_EXERCISE DIRECTIONS:_ Retype each line below precisely and omit all images.
*** Opening of DATASET CONTENT ***
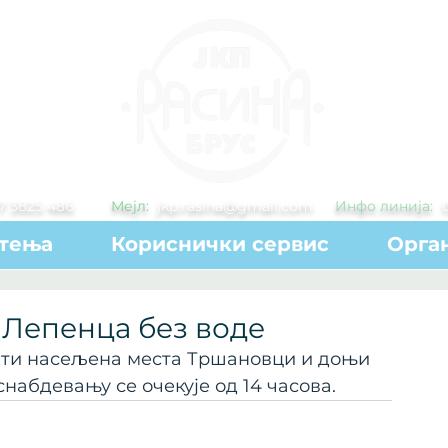
7 3825 486
Мејл:
jkp.rasina@gmail.com
Инфо линија:
тења
Кориснички сервис
Орга
Лепенца без воде
бити насељена места Тршановци и доњи 
набдевању се очекује од 14 часова.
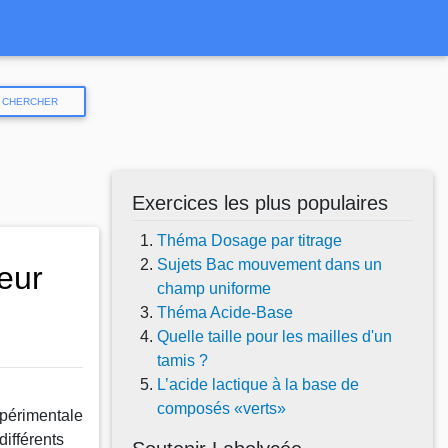
CHERCHER
Exercices les plus populaires
Théma Dosage par titrage
Sujets Bac mouvement dans un
eur
champ uniforme
Théma Acide-Base
Quelle taille pour les mailles d'un
tamis ?
L’acide lactique à la base de
composés «verts»
périmentale
différents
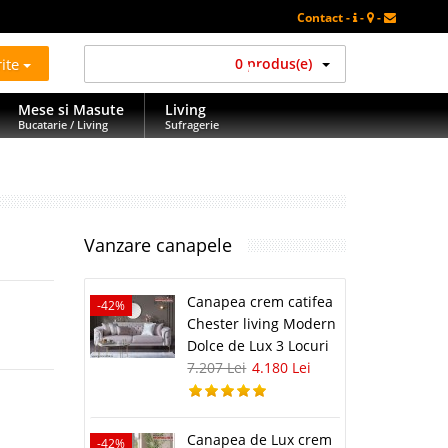
Contact -
-
-
rite
0 produs(e)
Mese si Masute
Living
Bucatarie / Living
Sufragerie
Vanzare canapele
Canapea crem catifea
-42%
Chester living Modern
Dolce de Lux 3 Locuri
7.207 Lei
4.180 Lei
Canapea de Lux crem
-42%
*** Close of DATASET CONTENT ***
_SOLUTION FOR THIS TASK:_
7 3825 486
Мејл:
jkp.rasina@gmail.com
Инфо линија:
тења
Кориснички сервис
Орга
Лепенца без воде
бити насељена места Тршановци и доњи 
набдевању се очекује од 14 часова.
CHERCHER
Exercices les plus populaires
Théma Dosage par titrage
Sujets Bac mouvement dans un
eur
champ uniforme
Théma Acide-Base
Quelle taille pour les mailles d'un
tamis ?
L’acide lactique à la base de
composés «verts»
périmentale
différents
Contact -
-
-
rite
0 produs(e)
Mese si Masute
Living
Bucatarie / Living
Sufragerie
Vanzare canapele
Canapea crem catifea
-42%
Chester living Modern
Dolce de Lux 3 Locuri
7.207 Lei
4.180 Lei
Canapea de Lux crem
-42%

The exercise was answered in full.